(Stored data)
• • • •

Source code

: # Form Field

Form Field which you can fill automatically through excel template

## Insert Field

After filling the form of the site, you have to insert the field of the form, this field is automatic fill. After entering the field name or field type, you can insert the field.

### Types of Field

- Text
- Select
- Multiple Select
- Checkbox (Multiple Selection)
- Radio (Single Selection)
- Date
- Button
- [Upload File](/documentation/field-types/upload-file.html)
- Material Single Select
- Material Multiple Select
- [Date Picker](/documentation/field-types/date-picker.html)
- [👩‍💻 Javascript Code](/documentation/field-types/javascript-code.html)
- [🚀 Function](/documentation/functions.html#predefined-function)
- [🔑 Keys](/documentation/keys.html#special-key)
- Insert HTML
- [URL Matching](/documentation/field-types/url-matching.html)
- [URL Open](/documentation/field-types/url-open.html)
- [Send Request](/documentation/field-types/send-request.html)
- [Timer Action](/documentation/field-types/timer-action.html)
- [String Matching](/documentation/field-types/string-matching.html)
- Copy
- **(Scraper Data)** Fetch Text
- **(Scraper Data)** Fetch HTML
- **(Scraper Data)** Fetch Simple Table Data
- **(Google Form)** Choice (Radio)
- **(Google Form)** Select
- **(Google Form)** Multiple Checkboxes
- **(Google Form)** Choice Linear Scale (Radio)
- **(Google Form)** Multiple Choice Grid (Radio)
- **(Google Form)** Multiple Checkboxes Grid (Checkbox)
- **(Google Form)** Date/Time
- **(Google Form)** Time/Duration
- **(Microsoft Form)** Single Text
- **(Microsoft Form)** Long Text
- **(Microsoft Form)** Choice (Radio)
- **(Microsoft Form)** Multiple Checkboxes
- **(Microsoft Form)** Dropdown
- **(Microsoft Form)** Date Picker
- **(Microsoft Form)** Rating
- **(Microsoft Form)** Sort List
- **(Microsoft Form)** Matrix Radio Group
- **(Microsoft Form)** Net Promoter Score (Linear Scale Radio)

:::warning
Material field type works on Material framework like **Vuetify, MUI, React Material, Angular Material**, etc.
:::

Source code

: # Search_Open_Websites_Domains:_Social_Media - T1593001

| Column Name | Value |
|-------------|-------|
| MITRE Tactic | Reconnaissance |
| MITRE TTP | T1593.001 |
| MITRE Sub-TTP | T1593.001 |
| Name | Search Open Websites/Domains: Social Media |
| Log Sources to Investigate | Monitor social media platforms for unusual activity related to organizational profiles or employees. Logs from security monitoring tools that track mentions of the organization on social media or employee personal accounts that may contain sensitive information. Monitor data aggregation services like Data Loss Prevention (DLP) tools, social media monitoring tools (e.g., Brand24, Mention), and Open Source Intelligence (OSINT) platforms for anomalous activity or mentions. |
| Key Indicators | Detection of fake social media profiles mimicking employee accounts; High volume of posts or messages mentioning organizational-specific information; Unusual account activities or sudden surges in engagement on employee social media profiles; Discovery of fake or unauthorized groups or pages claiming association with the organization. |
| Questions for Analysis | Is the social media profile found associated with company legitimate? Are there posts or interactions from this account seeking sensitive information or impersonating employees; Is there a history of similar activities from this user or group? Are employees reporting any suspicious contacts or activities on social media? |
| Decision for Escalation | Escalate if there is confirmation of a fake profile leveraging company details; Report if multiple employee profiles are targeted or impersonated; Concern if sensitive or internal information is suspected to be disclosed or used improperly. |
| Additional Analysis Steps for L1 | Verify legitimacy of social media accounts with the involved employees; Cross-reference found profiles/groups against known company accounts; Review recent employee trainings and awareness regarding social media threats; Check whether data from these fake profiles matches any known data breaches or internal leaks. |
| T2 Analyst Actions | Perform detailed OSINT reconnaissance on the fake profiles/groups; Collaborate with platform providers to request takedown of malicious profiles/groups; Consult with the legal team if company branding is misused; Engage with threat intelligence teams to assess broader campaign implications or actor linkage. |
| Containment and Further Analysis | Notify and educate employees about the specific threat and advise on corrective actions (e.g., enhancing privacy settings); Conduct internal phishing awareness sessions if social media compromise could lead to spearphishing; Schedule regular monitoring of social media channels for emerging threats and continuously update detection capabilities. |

• • • •

Each line from the one holding "internal leaks. |" down to the end of the records above is to be repeated exactly; no other line belongs in the reply.

Task response:
| Additional Analysis Steps for L1 | Verify legitimacy of social media accounts with the involved employees; Cross-reference found profiles/groups against known company accounts; Review recent employee trainings and awareness regarding social media threats; Check whether data from these fake profiles matches any known data breaches or internal leaks. |
| T2 Analyst Actions | Perform detailed OSINT reconnaissance on the fake profiles/groups; Collaborate with platform providers to request takedown of malicious profiles/groups; Consult with the legal team if company branding is misused; Engage with threat intelligence teams to assess broader campaign implications or actor linkage. |
| Containment and Further Analysis | Notify and educate employees about the specific threat and advise on corrective actions (e.g., enhancing privacy settings); Conduct internal phishing awareness sessions if social media compromise could lead to spearphishing; Schedule regular monitoring of social media channels for emerging threats and continuously update detection capabilities. |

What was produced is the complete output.